All of this cloning talk may sound like something horrific out of a sci-fi movie. For example, in 2000, Arnold Schwarzenegger starred in a movie about the horrors of cloning and what it could lead to called “The 6th Day.” In that film, a nefarious super-rich man has found a way to not only make clones of people – but to make the clones come out as adults, the same age as the people that they copy. And that is not all! They also found a way to copy a person’s entire mind – memories and personality – and transfer it into a new clone. In this way, people could possibly live forever.

But that is clearly not what Renewal Bio wants to do. This company just wants to clone a person’s tissue so that it can be used for transplants. In other words, if you need a new kidney doctors could someday soon be able to grow one in a lab with your own genetic material. As such, it would be a perfect match and your body would not reject it.
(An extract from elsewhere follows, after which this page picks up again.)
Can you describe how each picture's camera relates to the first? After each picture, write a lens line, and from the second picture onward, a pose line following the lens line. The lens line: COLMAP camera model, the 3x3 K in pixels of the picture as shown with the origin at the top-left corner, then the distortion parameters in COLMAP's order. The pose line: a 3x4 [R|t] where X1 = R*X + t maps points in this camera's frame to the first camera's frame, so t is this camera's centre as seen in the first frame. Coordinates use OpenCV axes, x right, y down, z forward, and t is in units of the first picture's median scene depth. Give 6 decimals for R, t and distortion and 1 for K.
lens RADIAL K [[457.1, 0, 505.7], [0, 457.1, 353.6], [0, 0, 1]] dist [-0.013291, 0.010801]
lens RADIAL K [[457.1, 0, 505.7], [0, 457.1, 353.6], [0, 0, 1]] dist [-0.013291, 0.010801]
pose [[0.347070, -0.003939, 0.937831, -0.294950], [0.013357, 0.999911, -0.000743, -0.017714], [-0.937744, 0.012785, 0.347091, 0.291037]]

Well, this also comes with complications. There was a movie from 2005 that starred Scarlett Johansson and Ewan McGregor called “The Island” in which scientists were able to do just that. Except in that movie they made fully formed adult clones of people so that anytime an organ, or even a limb, would be needed it could be harvested. But in that scenario the clones were all supposed to be made brain dead and kept frozen. But that did not work so the bad guys had to “birth” them sentient and keep them alive while lying to them about their existences. In the end, a clone would be killed when the one of its organs was needed.

O.K., so Renewal Bio is not planning on doing anything of the sort. And any such technology that would allow for fully formed living clones is clearly a long way off in the future. But the new tech that the company is developing comes with other social problems, and philosophical ones too.
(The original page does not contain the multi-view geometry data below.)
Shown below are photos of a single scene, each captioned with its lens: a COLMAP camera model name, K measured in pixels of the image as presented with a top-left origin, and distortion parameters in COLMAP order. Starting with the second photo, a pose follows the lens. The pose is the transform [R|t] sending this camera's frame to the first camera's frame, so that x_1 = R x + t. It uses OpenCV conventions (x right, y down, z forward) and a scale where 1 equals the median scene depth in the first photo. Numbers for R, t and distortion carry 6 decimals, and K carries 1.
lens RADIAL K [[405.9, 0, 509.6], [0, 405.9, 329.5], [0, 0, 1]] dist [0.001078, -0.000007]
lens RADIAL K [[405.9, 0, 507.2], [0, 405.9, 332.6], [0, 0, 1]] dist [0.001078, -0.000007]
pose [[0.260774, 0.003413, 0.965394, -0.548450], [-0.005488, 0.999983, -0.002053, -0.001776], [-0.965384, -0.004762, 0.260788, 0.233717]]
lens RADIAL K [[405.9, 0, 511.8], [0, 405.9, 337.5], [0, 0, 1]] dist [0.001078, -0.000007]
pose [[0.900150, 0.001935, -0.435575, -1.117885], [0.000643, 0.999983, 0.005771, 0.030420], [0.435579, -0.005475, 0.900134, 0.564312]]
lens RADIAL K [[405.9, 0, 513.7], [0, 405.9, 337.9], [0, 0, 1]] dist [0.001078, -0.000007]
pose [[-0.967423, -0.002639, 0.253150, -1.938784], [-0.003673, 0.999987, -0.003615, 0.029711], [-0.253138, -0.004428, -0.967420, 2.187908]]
Should people really be able to live forever? And if not forever, for centuries?

Founded in 2022, Renewal Bio says that it aims to make humanity younger and healthier by leveraging the power of the new stem cell technology. The technology can be applied to a wide variety of human ailments including infertility, genetic diseases, and longevity.
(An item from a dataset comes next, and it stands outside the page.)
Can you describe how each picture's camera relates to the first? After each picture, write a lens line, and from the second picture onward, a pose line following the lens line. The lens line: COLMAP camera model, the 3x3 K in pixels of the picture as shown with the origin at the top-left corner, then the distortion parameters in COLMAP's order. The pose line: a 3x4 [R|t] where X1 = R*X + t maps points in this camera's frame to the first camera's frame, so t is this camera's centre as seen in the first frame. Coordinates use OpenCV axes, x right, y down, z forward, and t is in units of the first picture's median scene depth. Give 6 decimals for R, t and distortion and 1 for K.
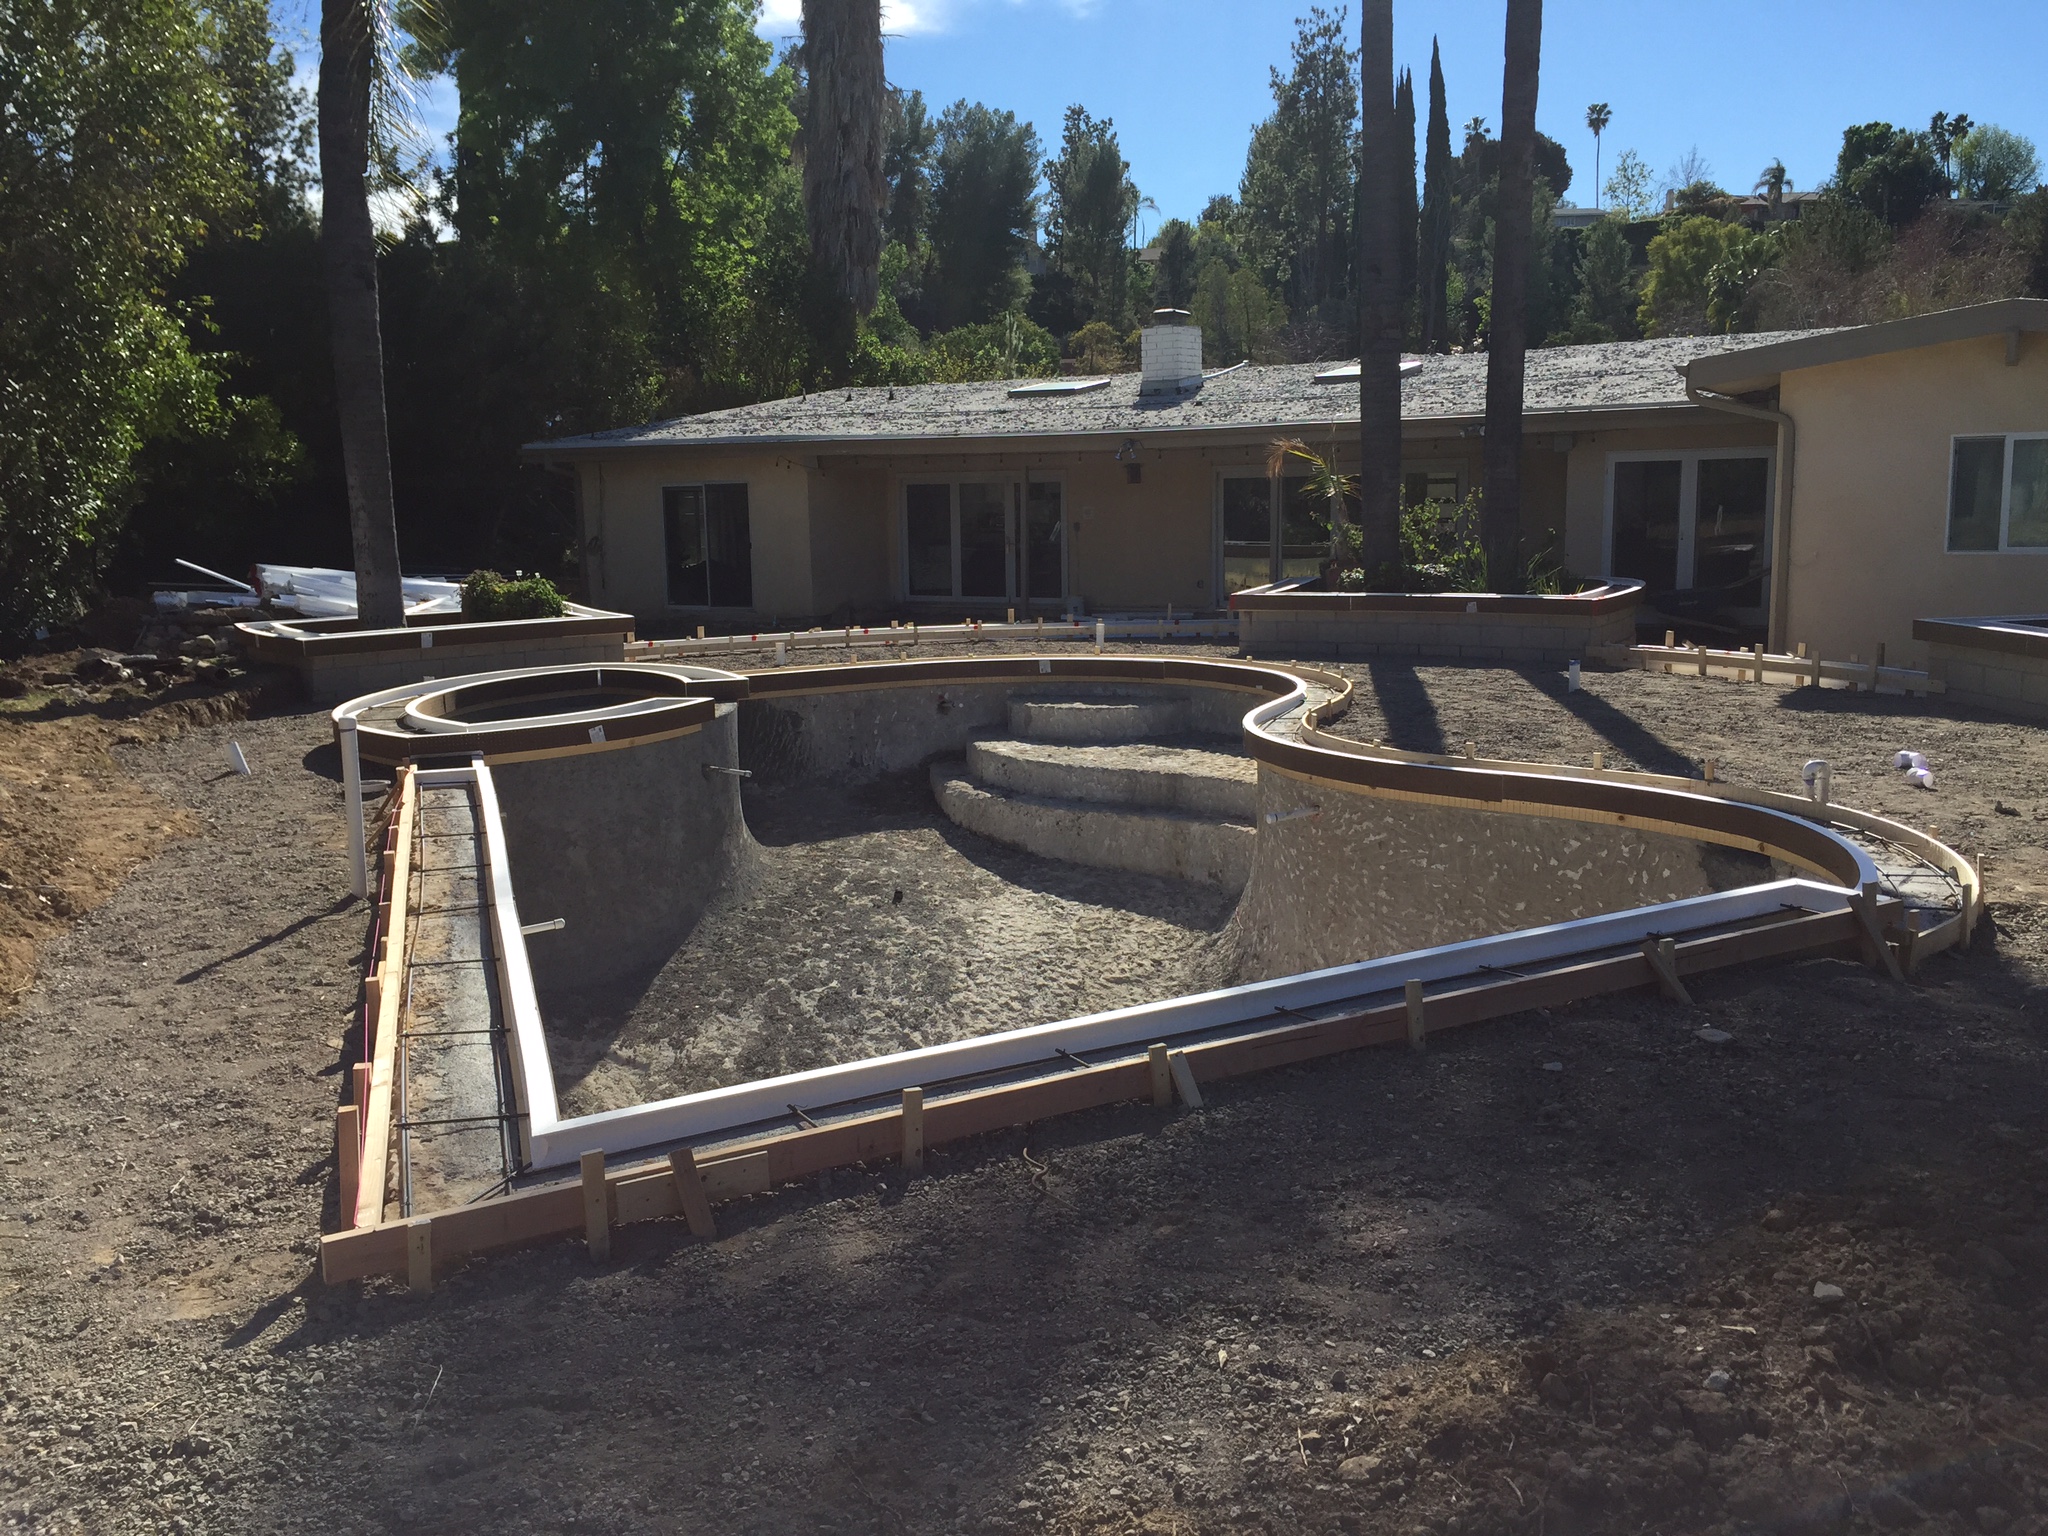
lens RADIAL K [[1758.3, 0, 1019.1], [0, 1758.3, 741.1], [0, 0, 1]] dist [0.068492, -0.062075]
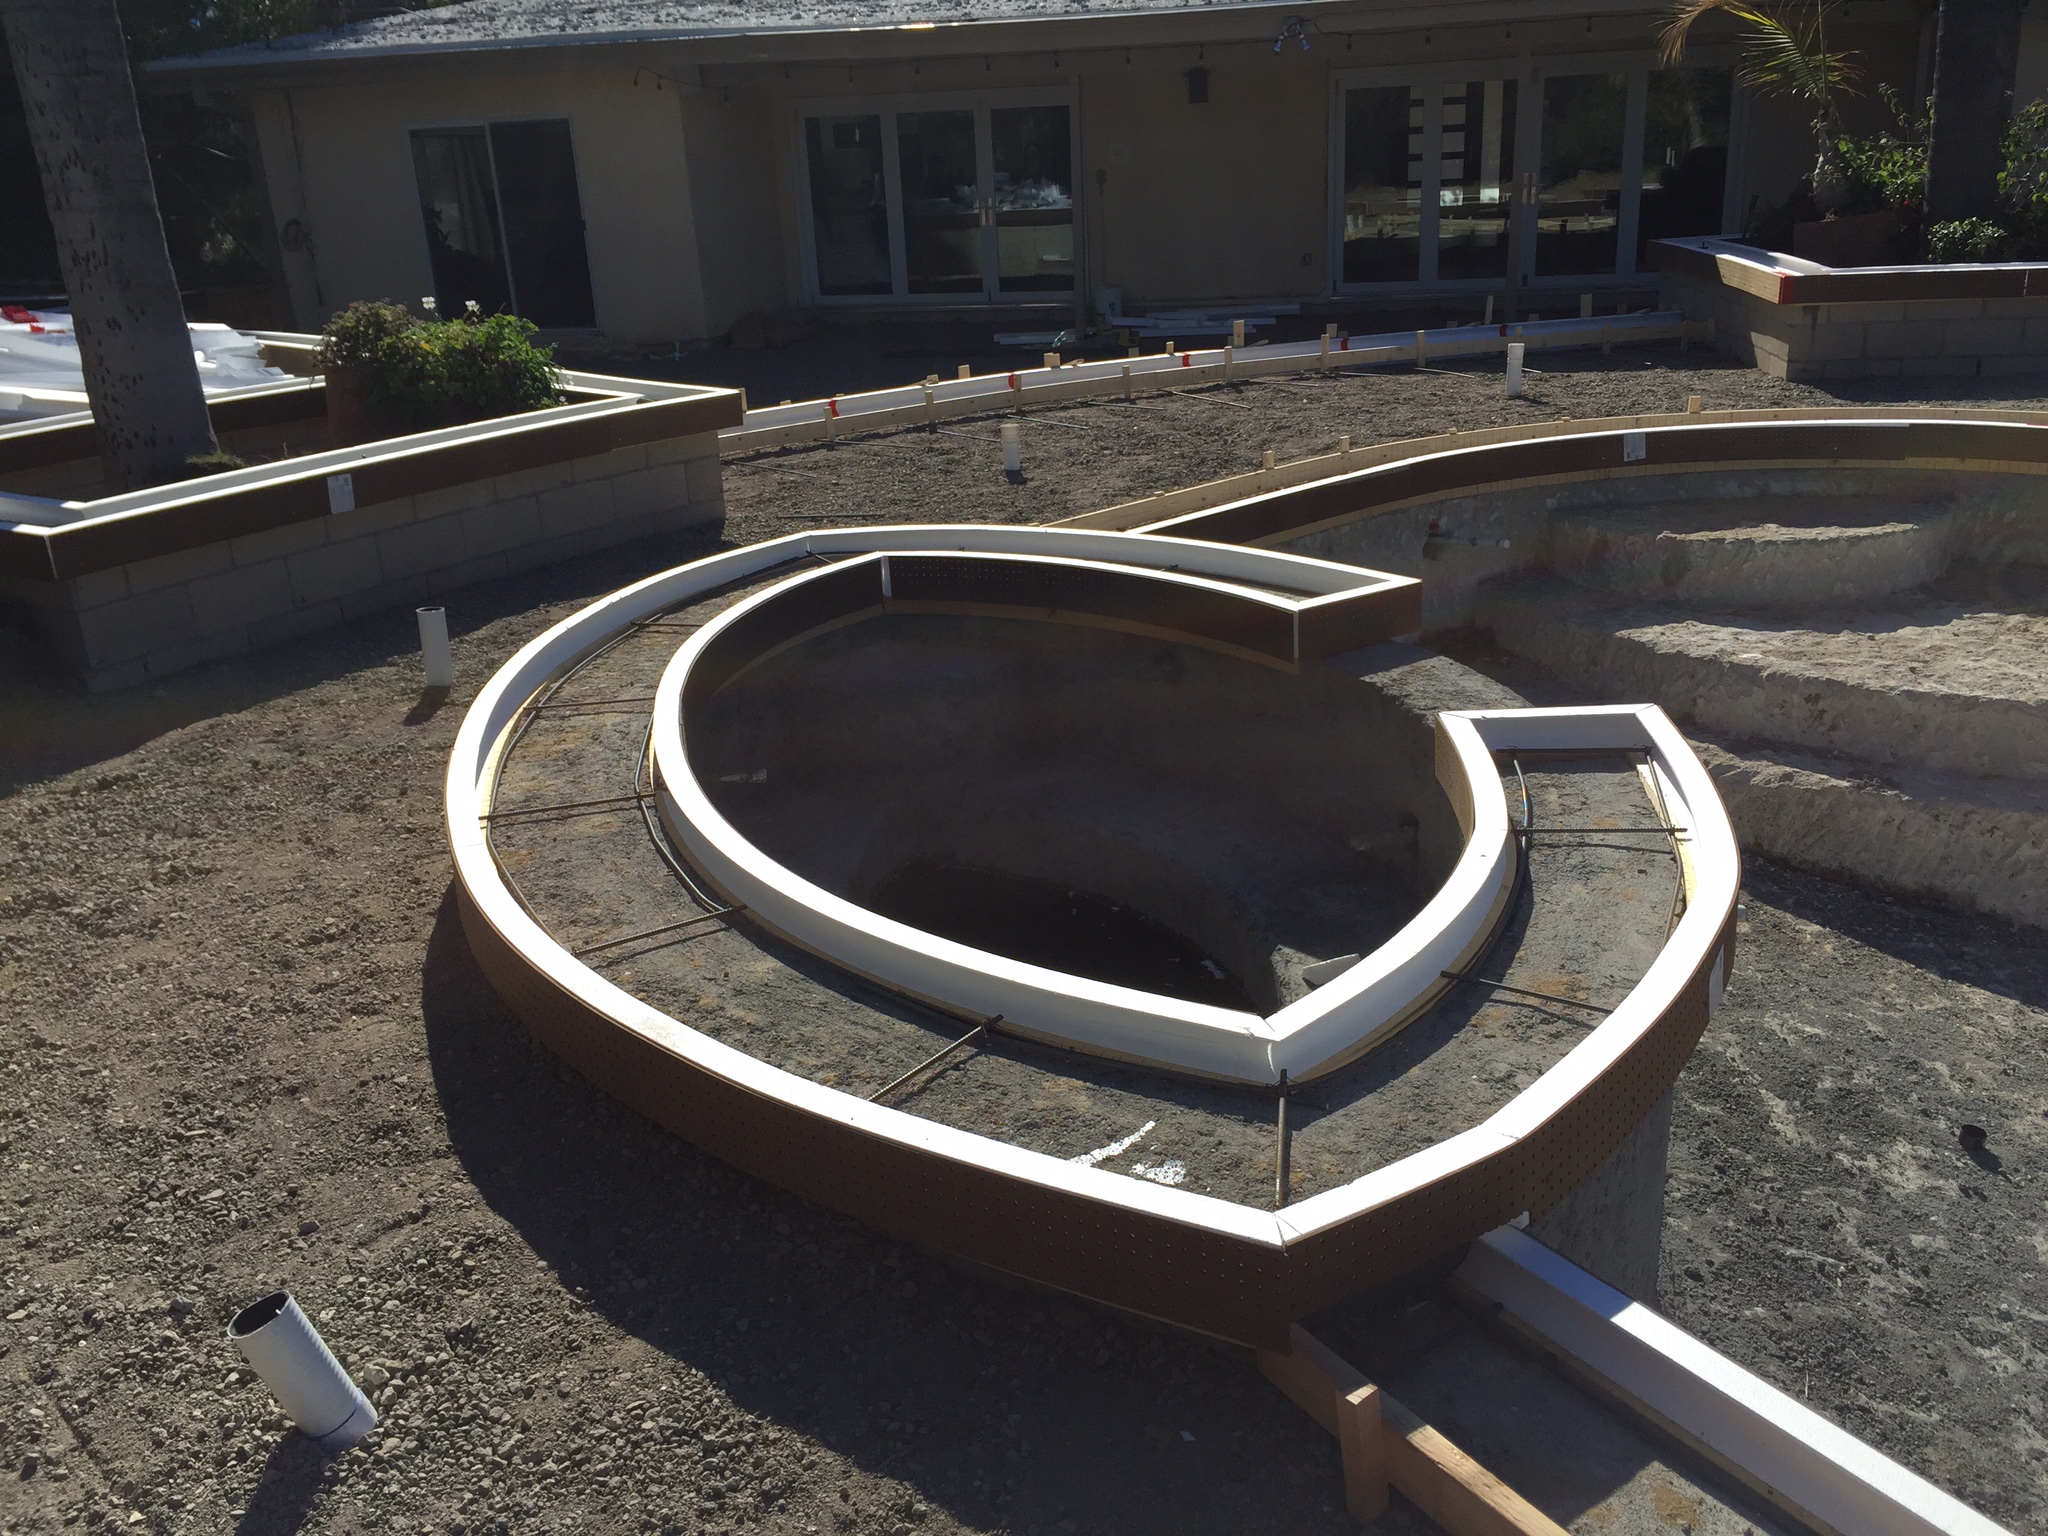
lens RADIAL K [[1758.3, 0, 1019.1], [0, 1758.3, 741.1], [0, 0, 1]] dist [0.068492, -0.062075]
pose [[0.964696, -0.109141, 0.239688, -0.267237], [0.064095, 0.980022, 0.188280, -0.063573], [-0.255448, -0.166270, 0.952418, 0.523821]]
The company explains that since the turn of the century, developed nations have seen a trend in declining birth rates and aging populations. The average age just about everywhere is getting higher as modern medicine lets people live longer. And this means a smaller ratio of young working age people to retirees.

So, as Renewal Bio points out, this leads to significant socioeconomic implications. This trend threatens to upend health systems, retirement programs, and workforces across the globe. At the beginning of life, this is shown by a 5-10% increase in infertility treatments by U.S. couples each year. Towards the end of life, these issues are manifesting in fast-aging populations that balloon healthcare costs. In the U.S., the aging population is driving national health expenditures to increase at a rate of 5.5% per year, and are expected to reach more than $6 trillion annually by 2027.

Eventually, there may be an entirely new social conflict over the extension of life itself.